Intramuscular injectable saNppa-LNP therapy for durable cardioprotection.
A single IM injection of saNppa-LNPs enables self-amplification and high-yield pro-ANP production for more than 28 days. Circulating pro-ANP is selectively cleaved by the cardiac protease corin into active ANP, activating NPR1/cGMP signaling in the heart. At equivalent doses, this minimally invasive, long-acting approach confers greater cardioprotection efficacy compared with conventional mRNA. GTP, guanosine triphosphate; cGMP, cyclic guanosine 3′,5′-monophosphate; UTR, untranslated region. [Figure created with BioRender.com]
Abstract
Self-amplifying RNA (saRNA) enables sustained protein expression from a single administration. In this study, we developed an intramuscular saRNA-lipid nanoparticle (saNppa-LNP) therapy encoding natriuretic peptide type A (Nppa) for cardioprotection.

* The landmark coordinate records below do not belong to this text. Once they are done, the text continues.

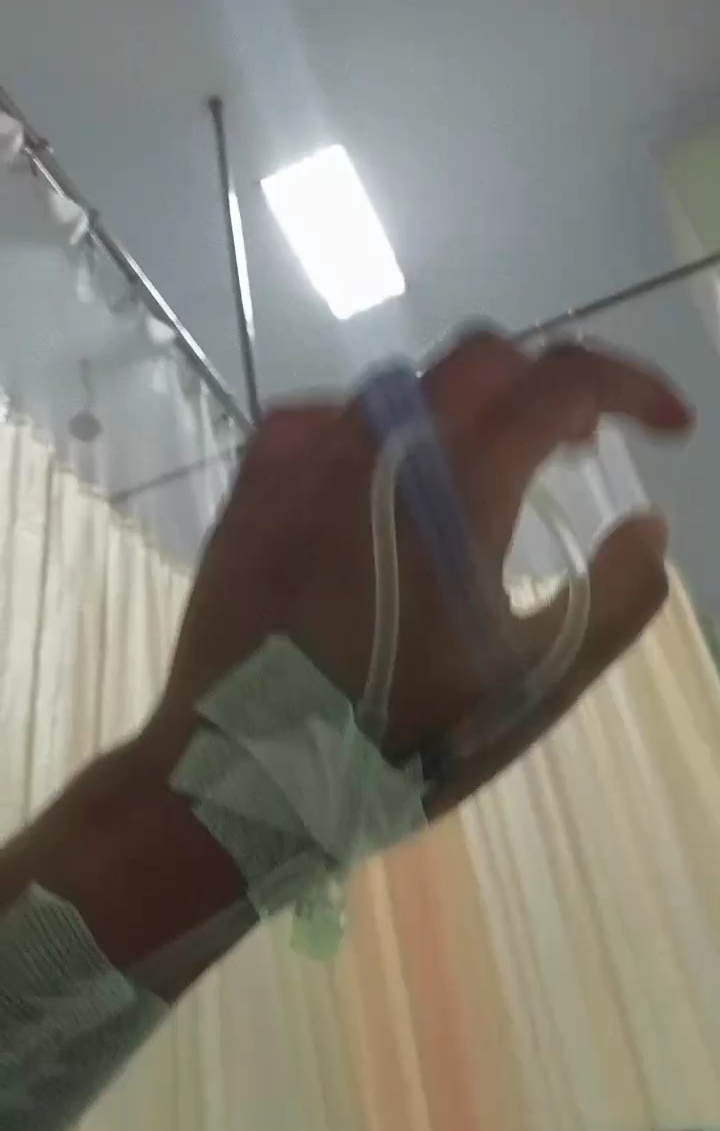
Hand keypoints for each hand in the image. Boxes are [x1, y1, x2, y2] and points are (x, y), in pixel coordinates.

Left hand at [161, 330, 692, 793]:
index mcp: (459, 484)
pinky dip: (382, 435)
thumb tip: (648, 524)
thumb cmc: (398, 737)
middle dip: (550, 385)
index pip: (564, 379)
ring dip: (467, 412)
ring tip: (483, 476)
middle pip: (486, 359)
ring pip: (405, 386)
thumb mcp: (532, 686)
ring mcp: (308, 453)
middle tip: (577, 446)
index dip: (633, 385)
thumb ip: (615, 600)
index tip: (667, 426)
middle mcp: (380, 441)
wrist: (245, 771)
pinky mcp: (257, 480)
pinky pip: (330, 419)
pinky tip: (383, 489)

A single injection induced sustained pro–atrial natriuretic peptide (pro-ANP) secretion for 4 weeks; pro-ANP was subsequently cleaved by the cardiac protease corin into active ANP, producing robust cardioprotection in mouse and swine myocardial infarction models. At equivalent doses, saNppa achieved greater efficacy than conventional mRNA. Single-nucleus transcriptomics identified natriuretic peptide receptor 1–positive (Npr1+) endothelial and epicardial cells as primary effectors, with saNppa-LNPs reshaping their paracrine profile to promote cardiomyocyte regeneration and suppress fibrosis. Longitudinal biosafety assessments revealed no systemic toxicity. Together, these results demonstrate that one-shot saNppa-LNP therapy offers durable cardioprotection, supporting the broader potential of saRNA-LNP–based approaches for cardiac therapy.